Paul Sewald: The Las Vegas 51s had exactly one good pitcher in 2016. It wasn’t Robert Gsellman, despite his shooting-star stock. It wasn’t Seth Lugo, the other guy who had 2016 major-league success. It wasn’t Sean Gilmartin or Logan Verrett, who had 2015 major-league success. It wasn’t really even Gabriel Ynoa. It was Paul Sewald, throwing up 11 K/9 and a 3.29 ERA in one of baseball’s toughest pitching environments. Sewald has major-league capable stuff and given his success all the way up the ladder might even be pretty decent, but he was snubbed for a September call-up that might’ve portended a 40-man add.
Kevin McGowan: McGowan went from a guy teetering on organizational pitcher to a genuine major-league relief prospect in 2016, which is a good thing. He’s probably capable of being a major-league middle reliever now, so the Mets stand a decent shot at losing him if they expose him in Rule 5. I suspect they might protect whichever one of Sewald and McGowan is viewed higher internally, but I cannot imagine both will be added to the 40-man.

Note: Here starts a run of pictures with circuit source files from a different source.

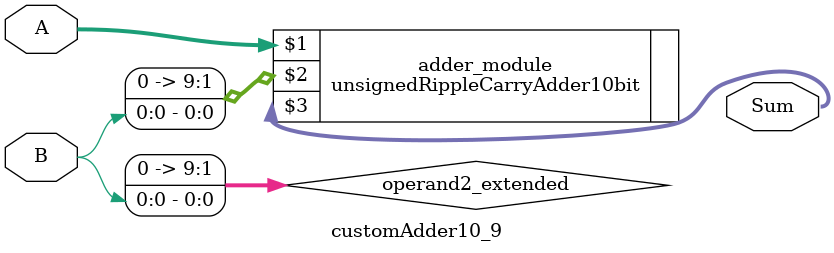
<source format=v>

module customAdder10_9(
                    input [9 : 0] A,
                    input [0 : 0] B,
                    
                    output [10 : 0] Sum
            );

    wire [9 : 0] operand2_extended;
    
    assign operand2_extended =  {9'b0, B};
    
    unsignedRippleCarryAdder10bit adder_module(
        A,
        operand2_extended,
        Sum
    );
    
endmodule
        
</source>
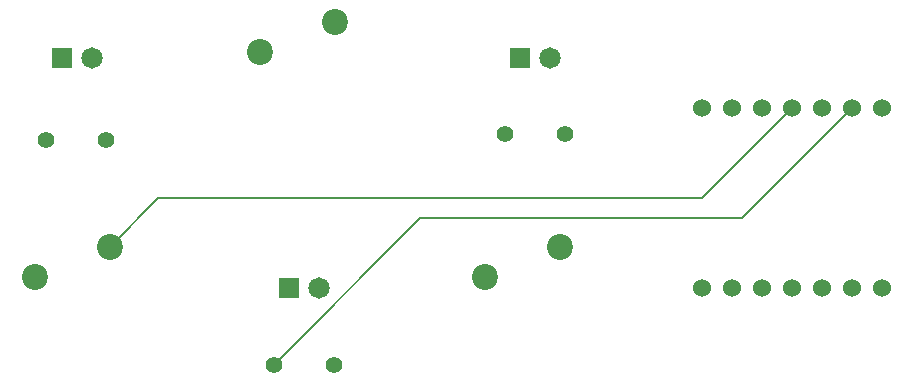
<source format=gbl>
%TF.GenerationSoftware,KiCad,Pcbnew,9.0.2*%
%TF.CreationDate,2025-07-02T22:19:11+01:00*%
%TF.ProjectId,sharfinder,73686172-6669-46e6-9465-722e6b696361,rev?*%
%TF.SameCoordinates,Original*%
%TF.FileFunction,Copper,L2,Bot*%
%TF.FilePolarity,Positive*%
%FSLAX46Y46*%
G04 Gerber Fmt 4.6, Leading zero omitted, Abs format (unit mm)*
G04 Created by KiCad (PCBNEW 9.0.2) date 2025-07-02 22:19:11*
%MOMM*%
%LPD*%
G01*
G04 APERTURE LIST*
%TA.AperFunction,ComponentPad*%
%ADD10C,1.815000*%
%TD*%
%TA.AperFunction,ComponentPad*%
%ADD11R,1.815000X1.815000*%
%TD*%
%TA.AperFunction,ComponentPad*%
%ADD12C,1.400000*%
%TD*%
%TA.AperFunction,ComponentPad*%
%ADD13C,2.200000*%
%TD*%
%TA.AperFunction,ComponentPad*%
%ADD14C,1.524000*%
%TD*%
%TA.AperFunction,Conductor*%
%ADD15C,0.200000*%
%TD*%
G04 APERTURE END LIST*
D10*
%TO.P,D3,A*%
%TO.N,Net-(D3-PadA)*%
X163080000Y-86500000D03*
D11*
%TO.P,D3,C*%
%TO.N,GND*%
X160540000Y-86500000D03*
%TD*%
D12*
%TO.P,R3,1*%
%TO.N,Net-(D3-PadA)*%
X159270000Y-93000000D03*
%TO.P,R3,2*%
%TO.N,LED3*%
X164350000Y-93000000D03*
%TD*%
D13*
%TO.P,SW2,1,1*%
%TO.N,SW2*%
X144890000Y-83460000D03*
%TO.P,SW2,2,2*%
%TO.N,GND*%
X138540000Y-86000000D03*
%TD*%
D12*
%TO.P,R1,1*%
%TO.N,Net-(D1-PadA)*%
X125540000Y-93500000D03*
%TO.P,R1,2*%
%TO.N,LED1*%
X120460000Y-93500000D03*
%TD*%
D13*
%TO.P,SW3,1,1*%
%TO.N,SW3*%
X163990000Y-102560000D03*
%TO.P,SW3,2,2*%
%TO.N,GND*%
X157640000Y-105100000D03*
%TD*%
D10*
%TO.P,D1,A*%
%TO.N,Net-(D1-PadA)*%
X124310000Y-86500000D03*
D11*
%TO.P,D1,C*%
%TO.N,GND*%
X121770000Y-86500000D03*
%TD*%
D12*
%TO.P,R2,1*%
%TO.N,Net-(D2-PadA)*%
X144810000Y-112500000D03*
%TO.P,R2,2*%
%TO.N,LED2*%
X139730000Y-112500000D03*
%TD*%
D14*
%TO.P,U1,1,GPIO26/ADC0/A0*%
%TO.N,LED1*%
X191191500Y-90780000D03*
%TO.P,U1,2,GPIO27/ADC1/A1*%
%TO.N,LED2*%
X188651500Y-90780000D03*
%TO.P,U1,3,GPIO28/ADC2/A2*%
%TO.N,LED3*%
X186111500Y-90780000D03*
%TO.P,U1,4,GPIO29/ADC3/A3*%
%TO.N,SW1*%
X183571500Y-90780000D03*
%TO.P,U1,5,GPIO6/SDA*%
%TO.N,SW2*%
X181031500Y-90780000D03*
%TO.P,U1,6,GPIO7/SCL*%
%TO.N,SW3*%
X178491500Y-90780000D03*
%TO.P,U1,7,GPIO0/TX*%
%TO.N,unconnected-(U1-GPIO0{slash}TX-Pad7)*%
X175951500Y-90780000D03*
%TO.P,U1,8,GPIO1/RX*%
%TO.N,unconnected-(U1-GPIO1{slash}RX-Pad8)*%
X175951500Y-106020000D03*
%TO.P,U1,9,GPIO2/SCK*%
%TO.N,unconnected-(U1-GPIO2{slash}SCK-Pad9)*%
X178491500Y-106020000D03*
%TO.P,U1,10,GPIO4/MISO*%
%TO.N,unconnected-(U1-GPIO4{slash}MISO-Pad10)*%
X181031500Y-106020000D03*
%TO.P,U1,11,GPIO3/MOSI*%
%TO.N,unconnected-(U1-GPIO3{slash}MOSI-Pad11)*%
X183571500Y-106020000D03*
%TO.P,U1,12,3V3*%
%TO.N,unconnected-(U1-3V3-Pad12)*%
X186111500Y-106020000D03*
%TO.P,U1,13,GND*%
%TO.N,GND*%
X188651500Y-106020000D03*
%TO.P,U1,14,VBUS*%
%TO.N,unconnected-(U1-VBUS-Pad14)*%
X191191500Y-106020000D03*
%TD*%
D10*
%TO.P,D2,A*%
%TO.N,Net-(D2-PadA)*%
X143540000Y-106000000D03*
D11*
%TO.P,D2,C*%
%TO.N,GND*%
X141000000Y-106000000D03*
%TD*%
D13*
%TO.P,SW1,1,1*%
%TO.N,SW1*%
X125840000Y-102500000D03*
%TO.P,SW1,2,2*%
%TO.N,GND*%
X119490000Y-105040000D03*
%TD*%
D15*
%TO.N,LED2*%
X179331500Y-100100000D02*
X188651500Y-90780000D01*
X139730000Y-112500000D02*
X152130000Y-100100000D01*
X152130000Y-100100000D02*
X179331500Y-100100000D01*
%TO.N,SW1*%
X125840000Y-102500000D02*
X129940000Y-98400000D01*
X175951500Y-98400000D02*
X183571500Y-90780000D01*
X129940000Y-98400000D02*
X175951500Y-98400000D01*
%TD*%
M02*

</source>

Phillip Evans: He hit .335! In Double-A! He plays infield positions! Evans was once a prospect and had fallen off the radar. He hit his way back this year. He is probably more useful than the Eric Campbells of the world, but the Mets have tended to value major-league experience and clubhouse familiarity at the bottom of their roster over upside.
On The Radar
Champ Stuart: I feel like I’ve written about Champ Stuart about ten times in the last two months. He’s really fast. He’s a good defender capable of playing all the outfield spots. He can’t hit. If he was going to be added to the 40, he probably would’ve been called up like Gavin Cecchini was, because he would’ve helped an expanded roster. Ten or fifteen years ago, this type of player would have had a much better shot to go, because teams did stuff like carry fifth or sixth outfielders who can’t hit back then. Now teams carry thirteen or even fourteen pitchers, and this type of player is really hard to carry in the regular season.

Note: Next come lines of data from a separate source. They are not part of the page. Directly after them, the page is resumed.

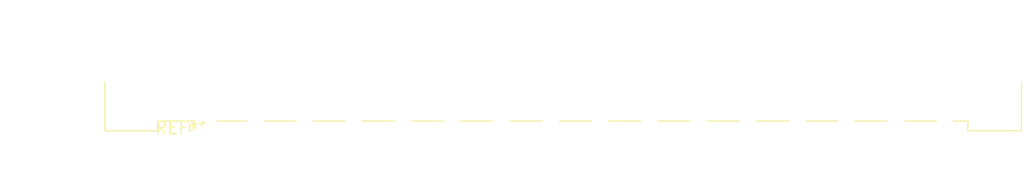
<source format=kicad_pcb>
(kicad_pcb (version 20240108) (generator pcbnew)

  (general
    (thickness 1.6)
  )

  (paper "A4")
  (layers
    (0 "F.Cu" signal)
    (31 "B.Cu" signal)
    (32 "B.Adhes" user "B.Adhesive")
    (33 "F.Adhes" user "F.Adhesive")
    (34 "B.Paste" user)
    (35 "F.Paste" user)
    (36 "B.SilkS" user "B.Silkscreen")
    (37 "F.SilkS" user "F.Silkscreen")
    (38 "B.Mask" user)
    (39 "F.Mask" user)
    (40 "Dwgs.User" user "User.Drawings")
    (41 "Cmts.User" user "User.Comments")
    (42 "Eco1.User" user "User.Eco1")
    (43 "Eco2.User" user "User.Eco2")
    (44 "Edge.Cuts" user)
    (45 "Margin" user)
    (46 "B.CrtYd" user "B.Courtyard")
    (47 "F.CrtYd" user "F.Courtyard")
    (48 "B.Fab" user)
    (49 "F.Fab" user)
    (50 "User.1" user)
    (51 "User.2" user)
    (52 "User.3" user)
    (53 "User.4" user)
    (54 "User.5" user)
    (55 "User.6" user)
    (56 "User.7" user)
    (57 "User.8" user)
    (58 "User.9" user)
  )

  (setup
    (pad_to_mask_clearance 0)
    (pcbplotparams
      (layerselection 0x00010fc_ffffffff)
      (plot_on_all_layers_selection 0x0000000_00000000)
      (disableapertmacros false)
      (usegerberextensions false)
      (usegerberattributes false)
      (usegerberadvancedattributes false)
      (creategerberjobfile false)
      (dashed_line_dash_ratio 12.000000)
      (dashed_line_gap_ratio 3.000000)
      (svgprecision 4)
      (plotframeref false)
      (viasonmask false)
      (mode 1)
      (useauxorigin false)
      (hpglpennumber 1)
      (hpglpenspeed 20)
      (hpglpendiameter 15.000000)
      (dxfpolygonmode false)
      (dxfimperialunits false)
      (dxfusepcbnewfont false)
      (psnegative false)
      (psa4output false)
      (plotreference false)
      (plotvalue false)
      (plotinvisibletext false)
      (sketchpadsonfab false)
      (subtractmaskfromsilk false)
      (outputformat 1)
      (mirror false)
      (drillshape 1)
      (scaleselection 1)
      (outputdirectory "")
    )
  )

  (net 0 "")

  (footprint "DIN41612_F_3x16_Male_Horizontal_THT" (layer "F.Cu") (at 0 0))

)

</source>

Jeff McNeil: The golfer-turned-utility prospect missed essentially the entire season after undergoing hip surgery. There’s little chance he’s added, but I mention him here because there’s some chance he’s taken, since he falls into that polished utility infielder territory as a guy who can hit a little and play a lot of positions.
Nabil Crismatt: Now we’re into the land of low-level arms that would qualify as surprises; it’s worth remembering that the Mets added Seth Lugo and Jeff Walters in this kind of a spot last year. If you squint, you can make out the outline of Lugo with Crismatt: middling velocity, a big breaking curve, a good change, very good command. Of course, you could make that outline in a lot of pitchers, which was why Lugo was a weird add and an unexpected contributor.
Ty Bashlor: Bashlor got $550,000 in the 11th round in 2013 because he can throw really freaking hard. He’s only thrown 71.3 pro innings since—he’s another Tommy John survivor—and he’s now a reliever. But he also throws really hard and struck out a lot of dudes in A-ball. Probably not a great risk to go this year, but he could be a factor down the road.